Wild wachsende Aloe-Arten sind durch das Washingtoner Artenschutzabkommen vom 3. März 1973 geschützt - ausgenommen davon sind Pflanzenprodukte, die von außerhalb ihres natürlichen Verbreitungsgebietes eingebürgerten oder von künstlich vermehrten Aloen stammen. Angebaut wird die Aloe vera neben Afrika auf Plantagen in Texas, Florida und Mexiko, auf den Kanaren, den niederländischen Antillen, in den Küstengebieten von Venezuela und seit Kurzem auch auf einer großen Plantage in Colonche, Ecuador. Auf den kanarischen Inseln haben sie ebenso ihren Platz. Von dort werden sie in viele Länder geschickt, u.a. auch nach Deutschland.

Die Aloe vera gehört in die Gattung der Liliengewächse. Die Pflanze ist stammlos oder mit einem bis zu 25 cm langen Stamm und ca. 20 Blättern in aufrechter, dichter Rosette. Diese Blätter sind zwischen 40 und 50 cm lang, basal 6 bis 7 cm breit, lanzettlich, recht dick, fleischig, wasserspeichernd (sie gehört zu den Blattsukkulenten), oberseits konkav, grau-grün mit häufig roter Färbung und hat bei jungen Planzen manchmal Flecken. Unterseits sind die Blätter konvex geformt und haben am Blattrand eine leicht rosa Kante mit 2 mm langen, blassen, derben, dornigen Zähnen im Abstand von 10 bis 20 mm.

Der Blütenstand ist einfach oder ein- bis zweimal verzweigt und 60 bis 90 cm hoch. Die Blütentrauben sind dicht, zylindrisch, nach oben schmal werdend. Die terminale Traube wird bis zu 40 cm lang, wobei die unteren Trauben etwas kürzer sind. Die Tragblätter sind fast weiß, die Blüten leuchtend gelb und 3 cm lang.

Die besten Erträge werden beim Anbau in Mischkulturen - in Symbiose mit Bäumen und Pflanzen - erzielt. So wurde die Pflanze schon von den alten Mayas angebaut. Diese Art des Anbaus dient nicht nur bei der Aloe-Vera-Pflanzen dazu, auch auf Unkrautvernichtungs-, Dünge- und Schädlingsbekämpfungsmittel zu verzichten.

Beim Anbau in tropischen Regionen (Regenwald) ist aufgrund der hohen Luftfeuchtigkeit eine künstliche Bewässerung nicht erforderlich.

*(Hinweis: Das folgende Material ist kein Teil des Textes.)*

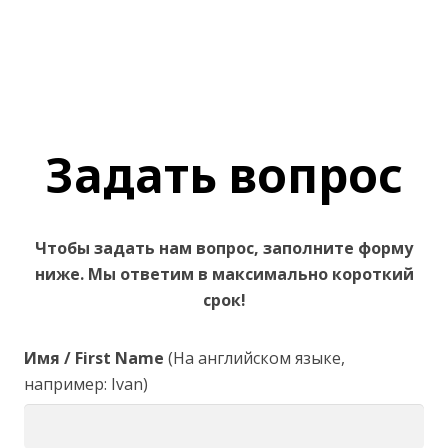
Задать вопрос
Чтобы задать нам вопрос, заполните форму
ниже. Мы ответим в максимально короткий
срок!
Имя / First Name
(На английском языке,
например: Ivan)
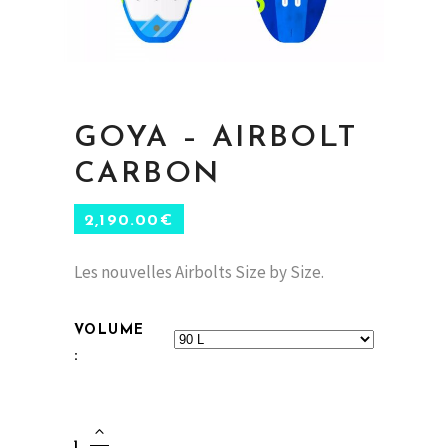
GOYA – AIRBOLT
CARBON
2,190.00
€
Les nouvelles Airbolts Size by Size.
VOLUME
GOYA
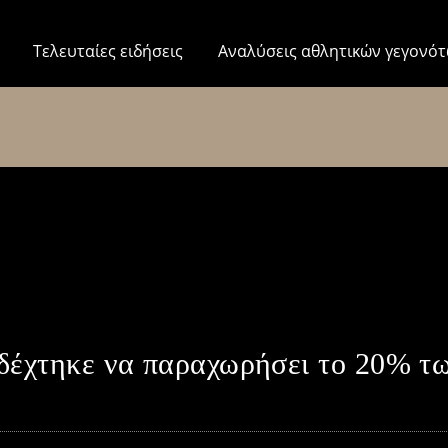
Τελευταίες ειδήσεις
Αναλύσεις αθλητικών γεγονό
δέχτηκε να παραχωρήσει το 20% τ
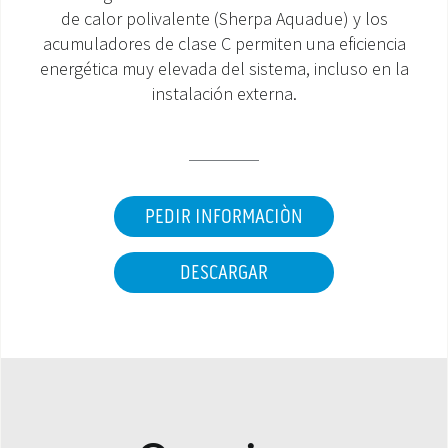
de calor polivalente (Sherpa Aquadue) y los
ÁREA DE DESCARGA
acumuladores de clase C permiten una eficiencia
energética muy elevada del sistema, incluso en la
instalación externa.
PEDIR INFORMACIÒN
DESCARGAR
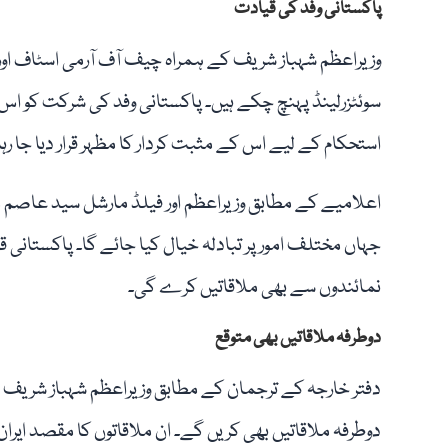
پاکستانی وفد کی قیادت
وزیراعظم شہباز شریف کے ہمراہ چیف آف آرمی اسٹاف او
سوئٹزرلینڈ پہنچ چکے ہیں۔ پاکستانی وفد کی شرکت کو ا
استحکام کے لیے اس کے مثبت کردار کا مظہر قرار دیا جا رہ
اعلامیے کے مطابق وزیراعظم اور فیلڈ مارشل سید عاصم 
جہاں مختلف امور پر تبادلہ خیال کیا جائے گا۔ پاکستانی 
نمائندوں سے بھی ملاقاتیں کرے گی۔
دوطرفہ ملاقاتیں بھی متوقع
دفتر خارجہ کے ترجمان کے مطابق وزیراعظم شہباز شریف
دوطرفہ ملاقاتیں بھی کریں گے۔ ان ملاقاتوں کا مقصد ایران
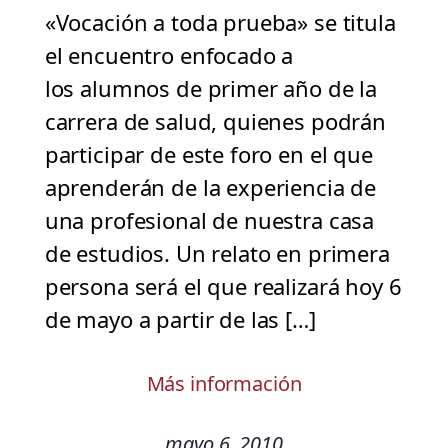
«Vocación a toda prueba» se titula
el encuentro enfocado a
los alumnos de primer año de la
carrera de salud, quienes podrán
participar de este foro en el que
aprenderán de la experiencia de
una profesional de nuestra casa
de estudios. Un relato en primera
persona será el que realizará hoy 6
de mayo a partir de las […]
Más información
mayo 6, 2010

Erst nach 3 bis 5 Jahren sind die Wirkstoffe in der Pflanze voll ausgeprägt. Dann kann Sie geerntet und weiterverarbeitet werden. Es wird niemals die gesamte Pflanze geerntet, sondern nur die äußeren Blätter, die mit einem sauberen und vorsichtigen Schnitt von der Pflanze abgetrennt werden. Ca. alle zwei Monate können drei bis vier Blätter einer Pflanze vom Ansatz her abgetrennt werden. Dabei hat jedes Blatt ein ungefähres Gewicht von gut einem Pfund. Wichtig ist, daß mindestens 12 Blätter am Stoch zurückbleiben, damit eine Pflanze zwischen acht und zehn Jahren genutzt werden kann.

Die Bauern in den meisten Anbauregionen kennen sich schon seit Generationen mit dem Anbau und der Verarbeitung der Pflanzen aus. Um einen besseren Ertrag bei der Ernte zu erzielen, werden am Besten die Mondphasen mitberücksichtigt. In den Tropen kann so etwa alle vier Wochen geerntet werden.

Zur Ernte schneidet man mit einem Messer ein Blatt am Grund an und zieht es vorsichtig ab. Die Schnittflächen verschließen sich dann innerhalb weniger Stunden, dadurch sind die Aloeblätter mehrere Monate in der Wohnung haltbar.